Perder un objeto es perder el yo, es perder el lenguaje, es perder un mundo, es perder una particular manera de cuidar de sí ante la presencia de la fuerza incontrolable de la naturaleza. Dar cuenta de la naturaleza supone el mismo ejercicio creativo que nos invita a imaginar el mundo después de nuestro paso, implica escuchar ahí donde hay silencio, implica mirar allí donde lo natural ha quedado invisibilizado por una representación y el uso que el erotismo le dio a ella. Tal vez no podamos pensar un mundo, quizá no podamos revivir otro pasado, pero sí podemos inventar otro lenguaje, otra manera de dar cuenta de esas fuerzas incontrolables que antaño denominamos “dioses”, en otras tecnologías, en otros objetos.

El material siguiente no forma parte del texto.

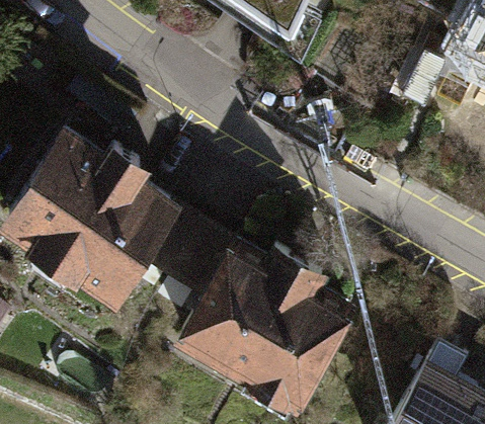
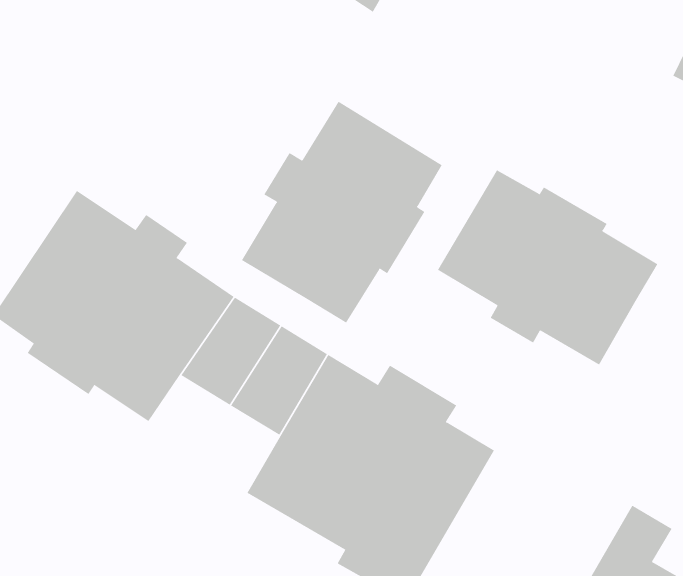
building: none -> [241,101,442,324]
building: none -> [437,169,658,366]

El problema mayúsculo reside en preguntarnos: ¿cómo dejarnos afectar por la muerte que anuncia dicha voz? ¿Cómo no sucumbir presas de la angustia que en muchas ocasiones nos llevan a aferrarnos al fetiche?
La filosofía es una manera de vivir pero es también una manera de morir, late allí donde intenta dar cuenta de una ausencia, de que algo no está, en el momento de una pérdida virtual o inmanente. Albert Camus decía que el asunto realmente importante para la filosofía era el suicidio, saber si valía o no la pena vivir una vida, y que en muchas ocasiones las razones que teníamos para vivir eran también excelentes motivos para morir. Pensar en el dolor y en el placer no forma sino parte de la misma trama que define lo erótico, la verdad y el yo. El erotismo, el placer y el dolor, la sexualidad y la muerte constituyen los escollos más difíciles de sortear para el pensamiento crítico, desbordan siempre los límites de la representación y se dan en la naturaleza como sensación. ¿Cómo traspasar la barrera del dolor y el duelo para escuchar otras voces? No hay una respuesta, queda la apuesta por el lenguaje, por encontrar los instrumentos para escuchar el silencio sobredeterminado de la inmanencia; quizá haya que contar un chiste para alcanzar a transmitir algo de eso y poder estar juntos, poder seguir viviendo.